→ **Action item**:
All of the data below should be set down again verbatim, without any images.

** Opening Record excerpts block **

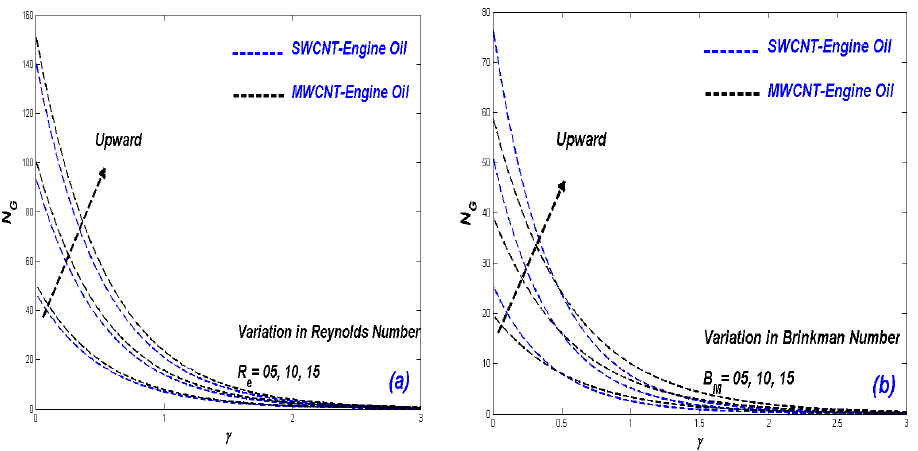
Figure 13. ( a ) Entropy changes with 𝑅 (cid:3032) ; ( b ) Entropy change with 𝐵 (cid:3014)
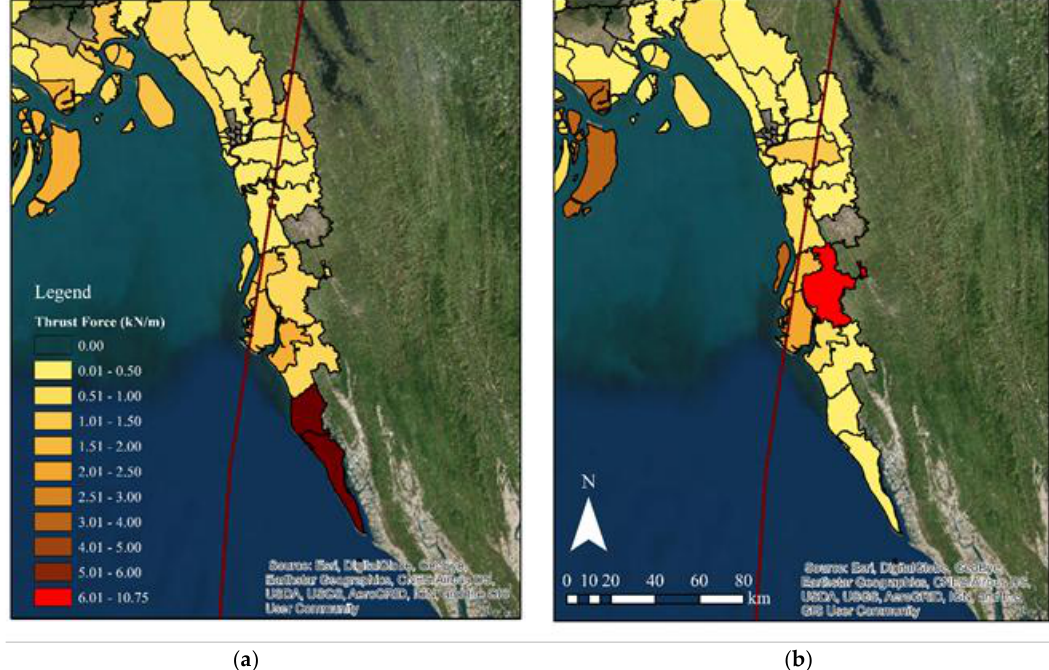
Figure 11. Distribution of thrust force at the time of landfall during ( a ) TC Mora, and ( b ) synthetic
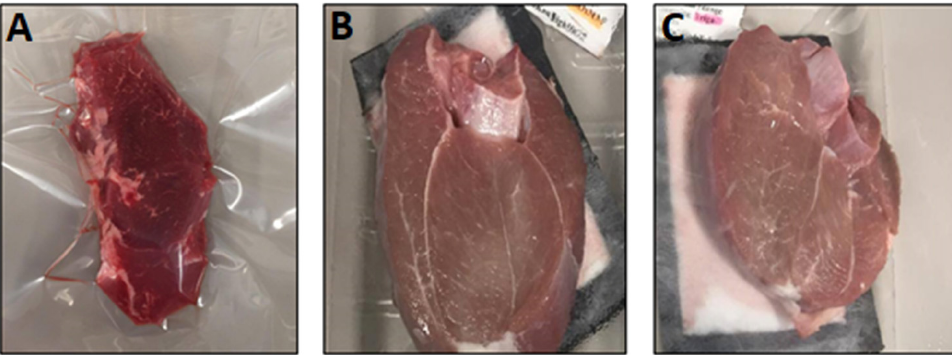
Figure 2. Visual comparison of Vastus lateralis from a Composite sheep finished on standard pelleted diet with grain and hay and packed in ( A ) vacuum skin packaging; ( B ) HioxMAP; or ( C ) TrigasMAP for 10 days at 4 °C.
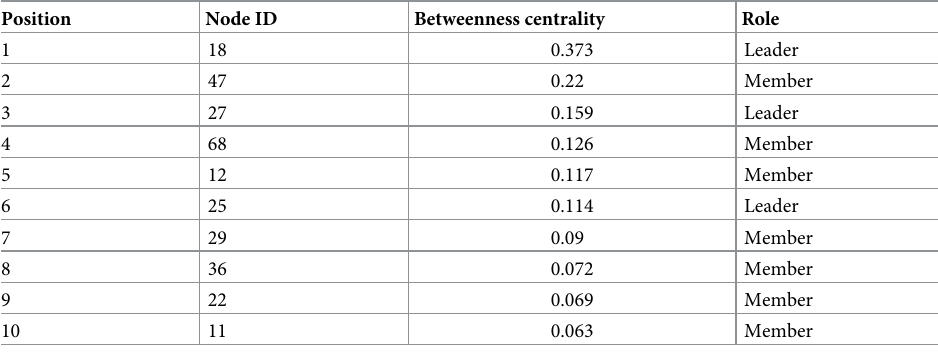
Table 2. Betweenness centrality values and role (Meetings network). Position Node ID Betweenness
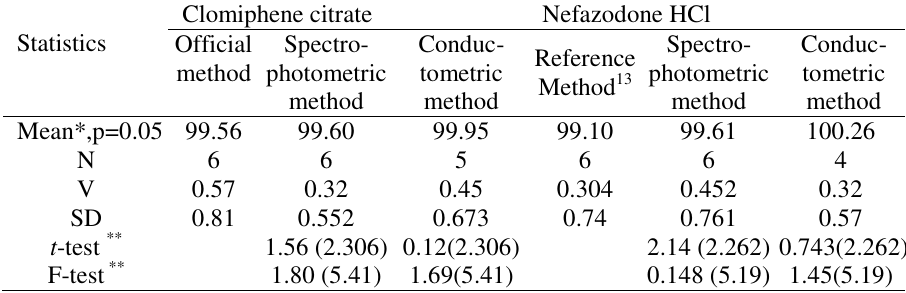
Table 8. Determination of clomiphene citrate and nefazodone HCl through complexation with ammonium reineckate using Spectrophotometric method compared with official and reference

** Closing Record excerpts block **

→ **Completed task**:
Figure 13. ( a ) Entropy changes with 𝑅 (cid:3032) ; ( b ) Entropy change with 𝐵 (cid:3014)
Figure 11. Distribution of thrust force at the time of landfall during ( a ) TC Mora, and ( b ) synthetic
Figure 2. Visual comparison of Vastus lateralis from a Composite sheep finished on standard pelleted diet with grain and hay and packed in ( A ) vacuum skin packaging; ( B ) HioxMAP; or ( C ) TrigasMAP for 10 days at 4 °C.
Table 2. Betweenness centrality values and role (Meetings network). Position Node ID Betweenness
Table 8. Determination of clomiphene citrate and nefazodone HCl through complexation with ammonium reineckate using Spectrophotometric method compared with official and reference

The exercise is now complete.